### Exercises to complete
A – For each statement about the forum thread on squeaking belts, answer yes or no and quote the exact words that decide it: (i) Yamakasi reports temperatures of -30 to -45 Celsius every day for the last two weeks. (ii) Mr SEntra says the belts squealed until they were replaced. (iii) Yamakasi's friend with the Black SpecV 2004 had problems like this.
B – Translate this sentence from the forum thread on squeaking belts into French: "Maybe they put different types of belts in Canada?"

### Extract to read
+ + + + + + +
Hmm..so it seems to not be able to adjust, so that might lead to you having to get it replaced. Should have someone sitting in the car to help you troubleshoot outside the car.


----------



## Yamakasi (Jun 11, 2003)

*Cold*

I doubt it would be the Cold.

I'm from Montreal, we've been hitting -30 to - 45 (celcius) every day for the last 2 weeks and my car doesn't make any squeeking noise.


----------



## Mr SEntra (Oct 7, 2002)

Yamakasi said:


> I doubt it would be the Cold.
> 
> I'm from Montreal, we've been hitting -30 to - 45 (celcius) every day for the last 2 weeks and my car doesn't make any squeeking noise.


I don't know how to explain it, but I have to definitely say that it was because it was cold for my belts to squeel pretty bad before I tightened them.


----------



## Yamakasi (Jun 11, 2003)

*Dunno.*

Maybe they put different types of belts in Canada? I know i've had problems with different parts when importing from the states. (Like lights). So maybe we don't share the same parts. I have a friend that has a Silver SpecV 2003 and another with a Black SpecV 2004 and none of them had problems like this.


----------



## Mr SEntra (Oct 7, 2002)

Interesting.


----------
+ + + + + + +
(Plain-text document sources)
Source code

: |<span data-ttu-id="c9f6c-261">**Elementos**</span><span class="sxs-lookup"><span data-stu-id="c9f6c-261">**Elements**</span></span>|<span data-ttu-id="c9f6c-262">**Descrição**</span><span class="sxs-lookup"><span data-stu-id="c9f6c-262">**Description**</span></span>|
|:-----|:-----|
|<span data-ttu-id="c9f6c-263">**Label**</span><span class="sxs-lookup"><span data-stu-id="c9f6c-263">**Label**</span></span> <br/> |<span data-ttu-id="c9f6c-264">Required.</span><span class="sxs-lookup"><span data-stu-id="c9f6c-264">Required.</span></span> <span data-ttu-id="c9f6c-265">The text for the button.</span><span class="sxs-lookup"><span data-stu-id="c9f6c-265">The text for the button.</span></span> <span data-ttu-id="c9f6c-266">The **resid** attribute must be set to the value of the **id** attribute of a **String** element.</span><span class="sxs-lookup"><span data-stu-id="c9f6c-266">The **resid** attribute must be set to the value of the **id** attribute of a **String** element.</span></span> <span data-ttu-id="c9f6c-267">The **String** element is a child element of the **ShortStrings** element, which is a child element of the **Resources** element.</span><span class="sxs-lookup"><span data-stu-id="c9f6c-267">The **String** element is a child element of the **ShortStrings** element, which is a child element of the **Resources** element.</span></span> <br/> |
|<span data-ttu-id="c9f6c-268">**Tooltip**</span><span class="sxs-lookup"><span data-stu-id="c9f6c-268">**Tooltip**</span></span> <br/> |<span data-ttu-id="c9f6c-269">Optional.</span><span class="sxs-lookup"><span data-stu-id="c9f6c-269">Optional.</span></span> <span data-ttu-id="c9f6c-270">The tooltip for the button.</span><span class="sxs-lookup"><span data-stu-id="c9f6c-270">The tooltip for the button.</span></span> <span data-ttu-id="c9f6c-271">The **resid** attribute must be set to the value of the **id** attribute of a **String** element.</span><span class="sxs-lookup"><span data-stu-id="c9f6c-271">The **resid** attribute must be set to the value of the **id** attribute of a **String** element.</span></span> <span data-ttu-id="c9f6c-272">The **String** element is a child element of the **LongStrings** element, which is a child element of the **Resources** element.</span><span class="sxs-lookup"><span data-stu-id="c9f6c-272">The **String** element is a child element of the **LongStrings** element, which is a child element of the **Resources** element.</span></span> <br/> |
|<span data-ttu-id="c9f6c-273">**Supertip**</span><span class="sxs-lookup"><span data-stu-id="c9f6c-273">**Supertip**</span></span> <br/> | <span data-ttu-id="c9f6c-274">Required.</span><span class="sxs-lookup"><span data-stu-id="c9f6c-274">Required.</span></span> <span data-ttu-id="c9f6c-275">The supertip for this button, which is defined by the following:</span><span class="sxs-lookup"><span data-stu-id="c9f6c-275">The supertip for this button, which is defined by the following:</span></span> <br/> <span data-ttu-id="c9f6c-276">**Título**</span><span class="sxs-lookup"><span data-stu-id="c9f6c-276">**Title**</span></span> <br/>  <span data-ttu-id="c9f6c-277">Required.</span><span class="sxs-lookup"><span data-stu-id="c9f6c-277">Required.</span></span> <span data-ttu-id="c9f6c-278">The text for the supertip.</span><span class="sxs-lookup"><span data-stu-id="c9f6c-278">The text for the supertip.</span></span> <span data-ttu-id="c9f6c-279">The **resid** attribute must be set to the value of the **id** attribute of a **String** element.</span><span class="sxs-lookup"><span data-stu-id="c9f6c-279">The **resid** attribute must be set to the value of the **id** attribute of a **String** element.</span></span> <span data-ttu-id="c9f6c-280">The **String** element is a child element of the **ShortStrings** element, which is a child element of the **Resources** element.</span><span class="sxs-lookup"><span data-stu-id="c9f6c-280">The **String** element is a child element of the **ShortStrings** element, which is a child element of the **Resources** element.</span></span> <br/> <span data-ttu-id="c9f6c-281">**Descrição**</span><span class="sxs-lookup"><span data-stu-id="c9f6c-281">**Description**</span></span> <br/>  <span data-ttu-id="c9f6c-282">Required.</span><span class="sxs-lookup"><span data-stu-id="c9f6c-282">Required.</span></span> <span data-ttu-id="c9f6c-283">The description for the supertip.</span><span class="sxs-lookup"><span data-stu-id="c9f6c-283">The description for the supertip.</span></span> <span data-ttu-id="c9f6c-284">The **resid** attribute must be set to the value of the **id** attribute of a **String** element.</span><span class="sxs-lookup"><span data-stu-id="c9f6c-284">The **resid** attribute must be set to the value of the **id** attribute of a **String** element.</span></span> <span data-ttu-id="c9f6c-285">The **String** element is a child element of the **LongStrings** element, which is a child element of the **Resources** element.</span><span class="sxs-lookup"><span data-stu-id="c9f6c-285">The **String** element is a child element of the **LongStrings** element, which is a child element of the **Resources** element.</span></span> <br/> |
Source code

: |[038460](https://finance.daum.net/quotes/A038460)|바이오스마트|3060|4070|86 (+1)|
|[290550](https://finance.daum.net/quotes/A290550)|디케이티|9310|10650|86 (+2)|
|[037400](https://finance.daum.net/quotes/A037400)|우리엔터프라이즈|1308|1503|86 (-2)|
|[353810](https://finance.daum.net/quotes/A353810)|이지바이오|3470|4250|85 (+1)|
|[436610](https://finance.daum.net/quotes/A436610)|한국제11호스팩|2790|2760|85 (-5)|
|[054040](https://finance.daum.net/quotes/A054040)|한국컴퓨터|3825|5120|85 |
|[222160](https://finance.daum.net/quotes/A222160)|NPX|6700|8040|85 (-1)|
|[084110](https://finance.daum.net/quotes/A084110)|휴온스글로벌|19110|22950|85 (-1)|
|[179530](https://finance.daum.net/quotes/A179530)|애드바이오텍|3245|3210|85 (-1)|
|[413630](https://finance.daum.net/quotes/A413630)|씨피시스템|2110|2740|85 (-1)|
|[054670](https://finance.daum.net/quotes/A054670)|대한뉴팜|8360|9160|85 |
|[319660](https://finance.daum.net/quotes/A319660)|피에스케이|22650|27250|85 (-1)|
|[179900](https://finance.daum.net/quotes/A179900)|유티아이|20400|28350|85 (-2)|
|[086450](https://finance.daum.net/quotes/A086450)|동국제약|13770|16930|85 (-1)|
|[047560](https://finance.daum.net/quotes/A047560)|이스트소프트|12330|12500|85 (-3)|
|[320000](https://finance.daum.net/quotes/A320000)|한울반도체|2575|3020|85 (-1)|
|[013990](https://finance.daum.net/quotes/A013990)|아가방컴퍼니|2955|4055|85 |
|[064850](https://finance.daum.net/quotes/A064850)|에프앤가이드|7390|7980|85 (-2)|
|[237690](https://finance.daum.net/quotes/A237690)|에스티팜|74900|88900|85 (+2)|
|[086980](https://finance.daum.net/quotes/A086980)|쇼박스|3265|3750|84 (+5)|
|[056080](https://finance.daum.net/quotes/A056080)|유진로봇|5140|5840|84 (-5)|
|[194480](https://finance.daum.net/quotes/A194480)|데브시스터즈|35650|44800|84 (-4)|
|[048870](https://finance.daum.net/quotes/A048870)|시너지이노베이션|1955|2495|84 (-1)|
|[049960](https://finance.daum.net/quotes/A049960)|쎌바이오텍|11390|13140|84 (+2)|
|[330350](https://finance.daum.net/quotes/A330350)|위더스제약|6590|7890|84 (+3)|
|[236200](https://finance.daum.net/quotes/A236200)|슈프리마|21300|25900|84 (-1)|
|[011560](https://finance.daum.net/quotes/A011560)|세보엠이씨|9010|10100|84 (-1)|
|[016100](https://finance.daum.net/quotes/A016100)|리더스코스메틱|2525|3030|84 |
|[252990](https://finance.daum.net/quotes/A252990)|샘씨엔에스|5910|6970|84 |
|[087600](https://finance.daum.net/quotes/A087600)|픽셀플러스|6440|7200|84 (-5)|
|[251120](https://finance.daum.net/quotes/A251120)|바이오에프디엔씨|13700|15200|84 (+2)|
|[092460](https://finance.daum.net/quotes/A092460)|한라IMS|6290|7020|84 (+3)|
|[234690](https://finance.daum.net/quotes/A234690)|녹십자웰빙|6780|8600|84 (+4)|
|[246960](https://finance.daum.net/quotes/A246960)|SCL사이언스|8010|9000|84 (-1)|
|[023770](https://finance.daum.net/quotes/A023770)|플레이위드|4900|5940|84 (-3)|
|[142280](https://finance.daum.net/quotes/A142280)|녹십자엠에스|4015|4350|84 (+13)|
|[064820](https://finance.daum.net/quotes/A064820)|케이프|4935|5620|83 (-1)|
+ + + + + + +
### Results
A –
(i) Yes: "we've been hitting -30 to - 45 (celcius) every day for the last 2 weeks"
(ii) No: "my belts to squeel pretty bad before I tightened them"
(iii) No: "none of them had problems like this"

B – Peut-être qu'ils installent des types de courroies différents au Canada ?